Tâches à réaliser -
1: Modifiez le passage du texte sur les vagues de chaleur allant de « Le réchauffement anthropique » à « deux dernières décennies. » en remplaçant « vagues de chaleur » par « canicules ».
2: Selon le texte sur les vagues de chaleur, quelle part des émissions cumulées de CO2 depuis 1850 représentent les 14 plus grandes entreprises fossiles ?
3: Poursuivez le texte sur les vagues de chaleur à partir de sa dernière phrase.
----- Extrait fourni
Le Dr Davide Faranda du CNRS précise :
Cette approche pionnière en attribution climatique franchit un cap : elle établit un lien concret entre les émissions historiques des entreprises et des événements climatiques extrêmes à l’échelle mondiale.
Chiffres clés et contribution concrète des « carbon majors »
Le réchauffement anthropique a accru l’intensité des vagues de chaleur de 1,4 °C entre 2000 et 2009, 1,7 °C entre 2010 et 2019, et 2,2 °C entre 2020 et 2023. Quant à leur probabilité, elle a été multipliée par 20 puis par 200 au cours des deux dernières décennies.
Concrètement, une vague de chaleur qui aurait été extrêmement rare au début des années 2000 est devenue 20 fois plus probable, et aujourd’hui la même situation extrême est 200 fois plus probable qu’elle ne l’aurait été dans un climat préindustriel.
Ce phénomène montre que ce qui était autrefois exceptionnel est désormais très fréquent, soulignant ainsi l’accélération rapide des extrêmes climatiques sous l’effet des émissions humaines.
Les 14 plus grandes entreprises fossiles, comme Saudi Aramco, Gazprom, ExxonMobil, Chevron, BP, Shell, Pemex et TotalEnergies pour la France, représentent 30 % des émissions cumulées de CO2 depuis 1850, presque autant que les 166 autres « carbon majors » réunies (27 %).
La France et sa multinationale
Chaque entreprise peut être à l’origine de 16 à 53 vagues de chaleur, et la part de TotalEnergies dans ce bilan, même à l’échelle d’une seule entreprise nationale, est notable, contribuant directement à la multiplication de ces extrêmes climatiques, un phénomène pratiquement impossible sous un climat préindustriel.
En France, l’été 2025 illustre ce changement rapide : le climat actuel, avec +1,36°C de réchauffement global, rend la probabilité de vivre un été aussi chaud de 1 chance sur 6, contre 1 sur 15 il y a 10 ans et 1 sur 196 il y a 33 ans au sommet de la Terre à Rio.
En un peu plus d’une génération, la probabilité de subir un été extrême a été multipliée par plus de 30. Selon Christophe Cassou, directeur de recherche du CNRS au Laboratoire de Météorologie Dynamique à l'ENS Paris, également auteur principal des 6e et 7e rapports du GIEC, l’été 2025 n’a même pas une période de retour « décennal » : une telle situation devient banale alors que ses impacts sont dévastateurs : forêts brûlées, incendies et pertes économiques massives.
----------
----- Données fournies
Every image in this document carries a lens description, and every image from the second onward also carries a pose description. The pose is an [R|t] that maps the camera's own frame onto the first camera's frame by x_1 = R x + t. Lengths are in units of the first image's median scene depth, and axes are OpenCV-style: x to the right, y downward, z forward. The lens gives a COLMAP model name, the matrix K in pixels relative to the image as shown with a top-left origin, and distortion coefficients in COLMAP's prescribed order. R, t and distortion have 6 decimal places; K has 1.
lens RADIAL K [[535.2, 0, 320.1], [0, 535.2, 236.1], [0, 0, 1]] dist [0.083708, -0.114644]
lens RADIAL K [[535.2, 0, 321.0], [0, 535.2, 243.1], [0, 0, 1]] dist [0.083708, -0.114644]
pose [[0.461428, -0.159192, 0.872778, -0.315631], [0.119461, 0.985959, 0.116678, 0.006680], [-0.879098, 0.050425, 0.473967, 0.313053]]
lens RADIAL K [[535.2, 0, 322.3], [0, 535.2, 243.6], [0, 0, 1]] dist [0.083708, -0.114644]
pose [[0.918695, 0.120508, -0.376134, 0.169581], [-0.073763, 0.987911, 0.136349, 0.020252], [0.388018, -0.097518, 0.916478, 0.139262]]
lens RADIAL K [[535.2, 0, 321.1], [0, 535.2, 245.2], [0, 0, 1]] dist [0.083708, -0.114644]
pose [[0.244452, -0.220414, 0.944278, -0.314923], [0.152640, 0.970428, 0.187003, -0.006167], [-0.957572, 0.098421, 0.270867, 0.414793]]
----------
Résultats par tâche -
1:
Le réchauffement anthropique a accru l’intensité des canicules de 1,4 °C entre 2000 et 2009, 1,7 °C entre 2010 et 2019, et 2,2 °C entre 2020 et 2023. Quant à leur probabilité, elle a été multipliée par 20 puis par 200 au cours des deux dernières décennies.

2: Elles représentent 30 % des émissions cumulées de CO2 depuis 1850.

3:
Une responsabilité connue depuis des décennies
Depuis les années 1970-1980, ces entreprises savaient que leurs activités réchaufferaient la planète. Plutôt que de basculer vers les renouvelables, elles ont trompé le public et fait pression sur les gouvernements pour maintenir la dépendance aux combustibles fossiles. Ce n'est donc pas une surprise : la planète s’est déjà réchauffée de 1,3 °C.
Yann Quilcaille, auteur principal de l’étude, souligne :
La science de l’attribution permet désormais d’établir cette responsabilité avec des preuves solides, ouvrant la voie à des mesures judiciaires et politiques.
Vers la justice climatique et l'action
La Cour internationale de justice a jugé en juillet 2025 que les actions aggravant le changement climatique étaient illégales. Par extension, les entreprises polluantes peuvent être tenues responsables, comme le montre l’affaire Luciano Lliuya contre RWE.
Pour rappel, Luciano Lliuya, un agriculteur péruvien a poursuivi le géant énergétique allemand RWE, l’accusant que ses émissions contribuaient à la fonte des glaciers menaçant sa ville d’inondation. Bien que la plainte ait été rejetée pour des raisons de preuve, le tribunal a reconnu que les entreprises polluantes peuvent être tenues responsables des dommages climatiques.
Au-delà des vagues de chaleur, les chercheurs se tournent vers d’autres extrêmes : pluies diluviennes, sécheresses ou inondations. Leur principal objectif est de renforcer le principe de pollueur-payeur, de limiter les émissions et d'inciter les gouvernements et entreprises à investir dans des solutions durables pour protéger la planète et ses habitants.
Référence de l'article
Alvarez, C. (2025, septembre 11). Une étude inédite relie directement les entreprises fossiles aux vagues de chaleur. Novethic.